== Information provided ==

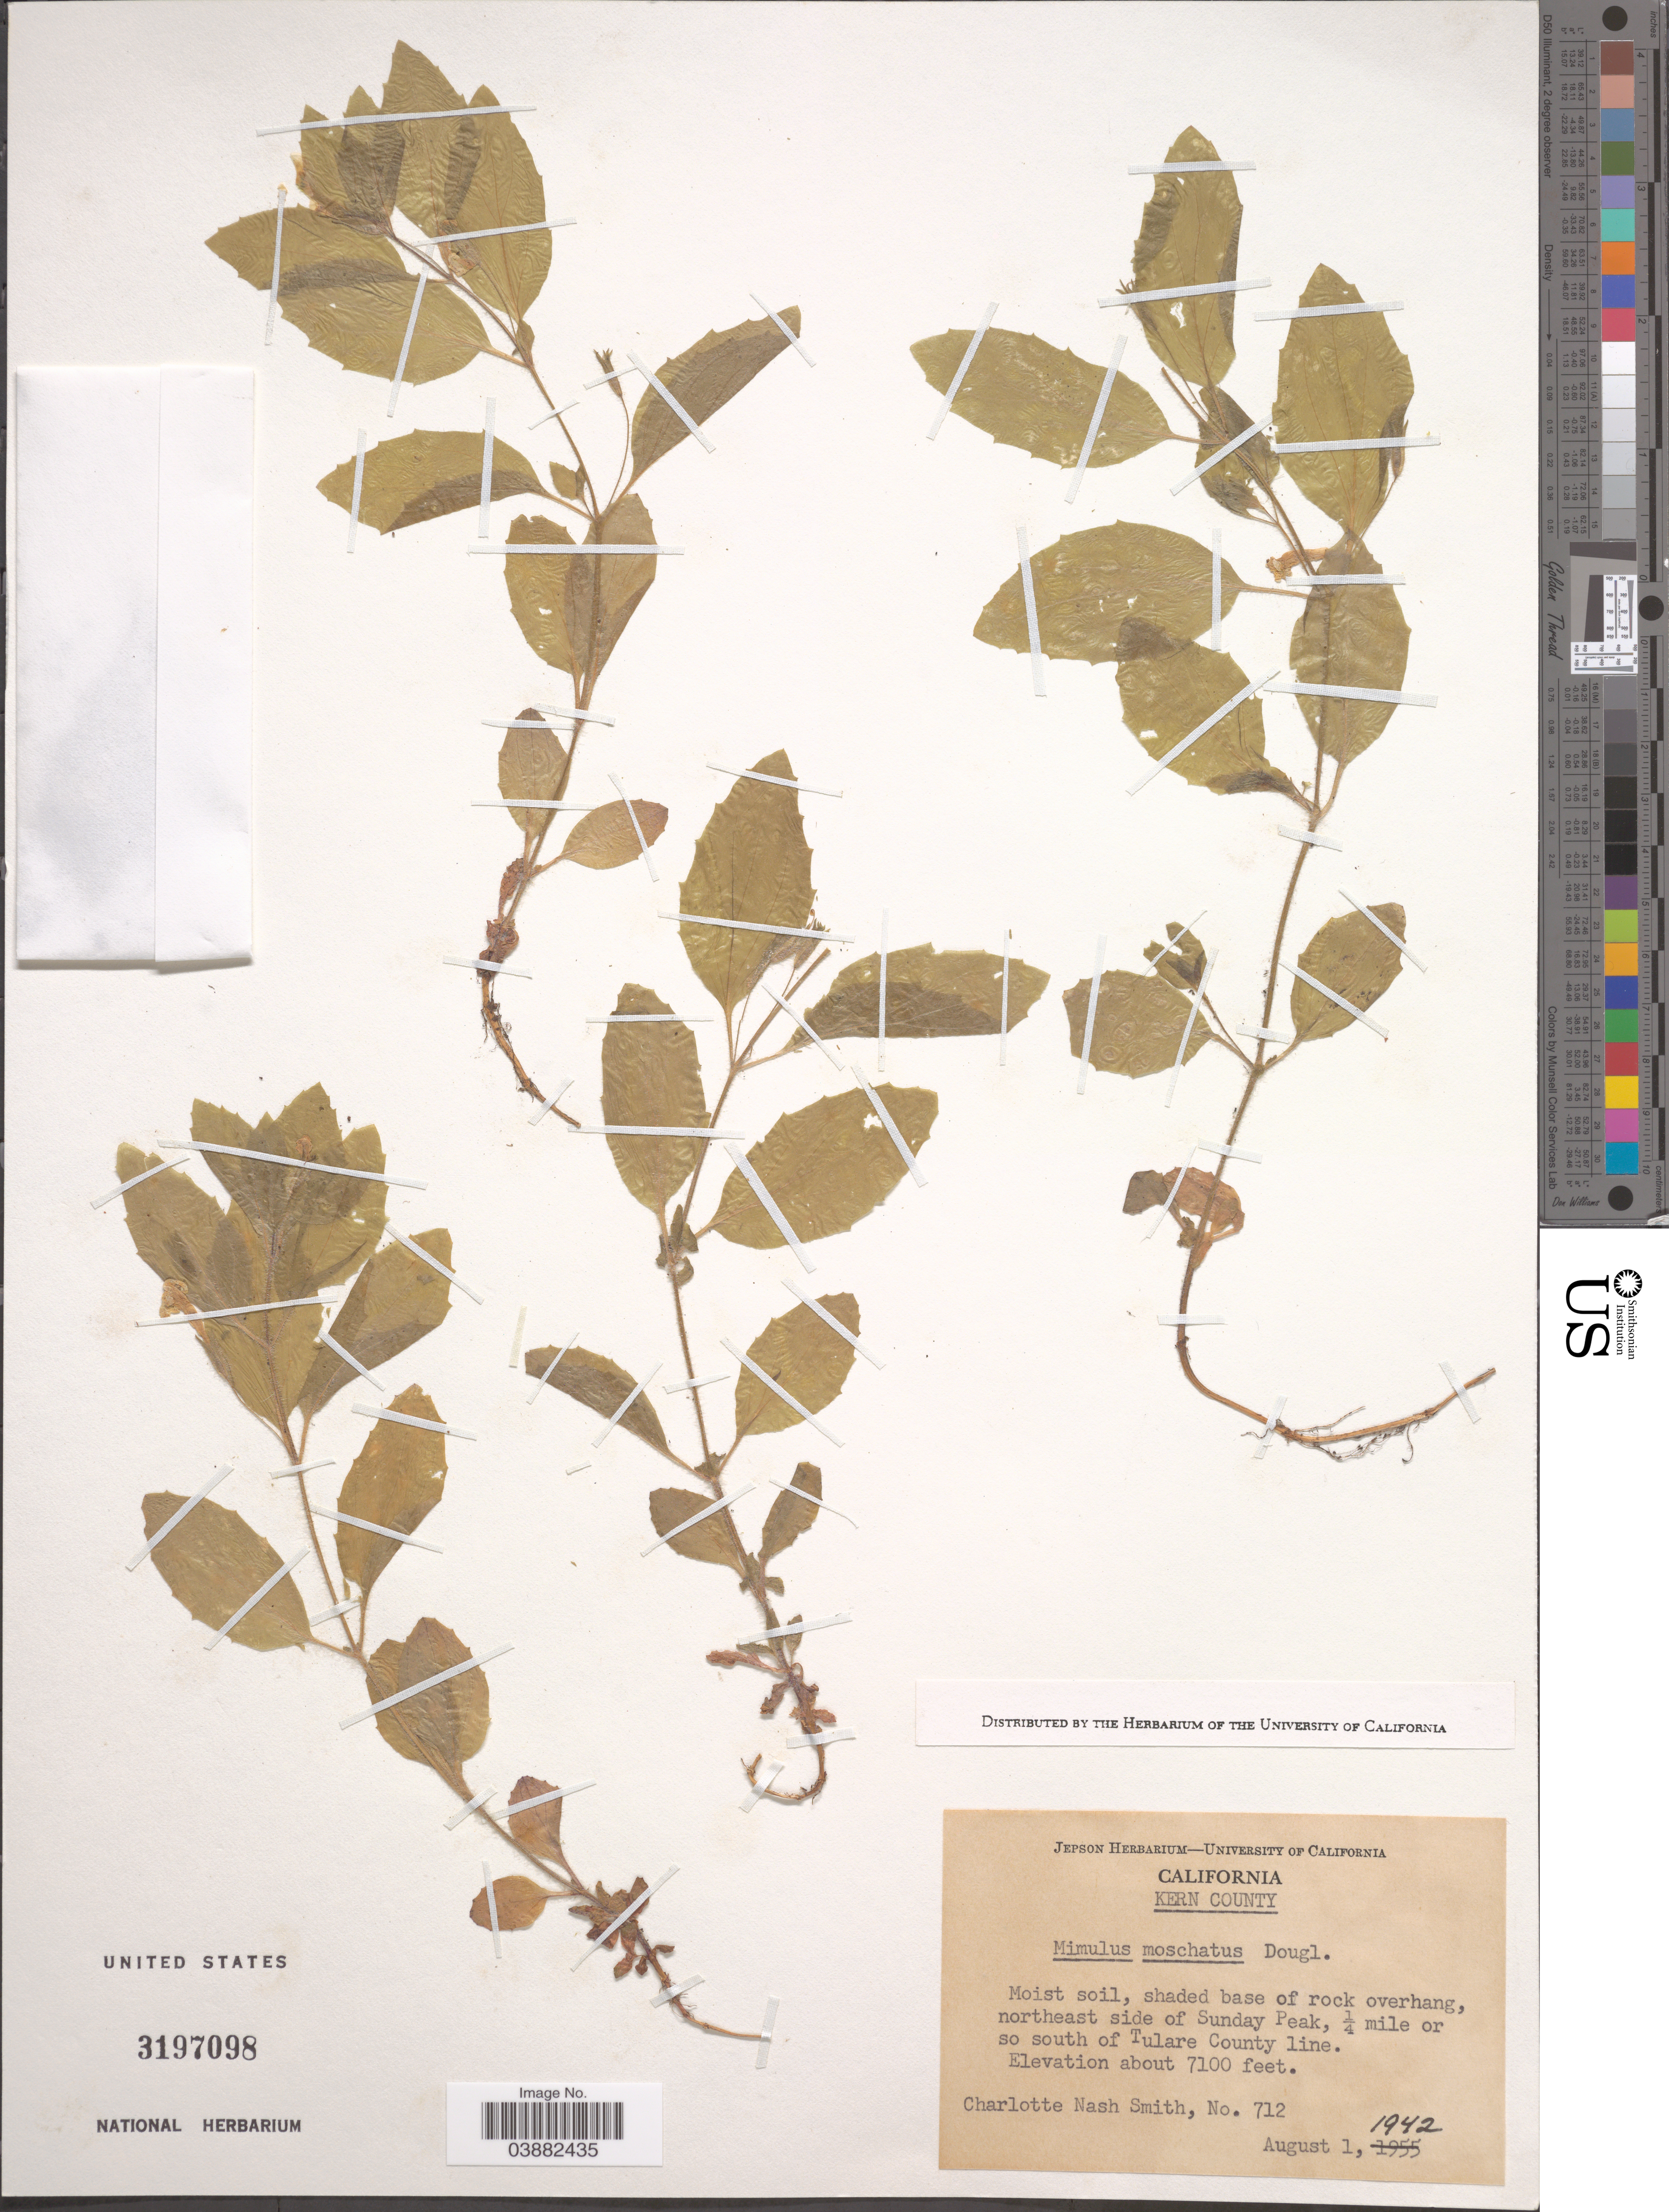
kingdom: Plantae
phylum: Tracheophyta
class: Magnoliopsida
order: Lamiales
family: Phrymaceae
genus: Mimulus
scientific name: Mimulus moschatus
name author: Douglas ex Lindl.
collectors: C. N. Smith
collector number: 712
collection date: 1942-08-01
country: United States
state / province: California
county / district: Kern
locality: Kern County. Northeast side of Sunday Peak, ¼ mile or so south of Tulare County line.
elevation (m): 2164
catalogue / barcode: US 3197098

===

Write out the item above again, switching "catalogue" to "catalog" and changing nothing else. Omit the picture.

kingdom: Plantae
phylum: Tracheophyta
class: Magnoliopsida
order: Lamiales
family: Phrymaceae
genus: Mimulus
scientific name: Mimulus moschatus
name author: Douglas ex Lindl.
collectors: C. N. Smith
collector number: 712
collection date: 1942-08-01
country: United States
state / province: California
county / district: Kern
locality: Kern County. Northeast side of Sunday Peak, ¼ mile or so south of Tulare County line.
elevation (m): 2164
catalog / barcode: US 3197098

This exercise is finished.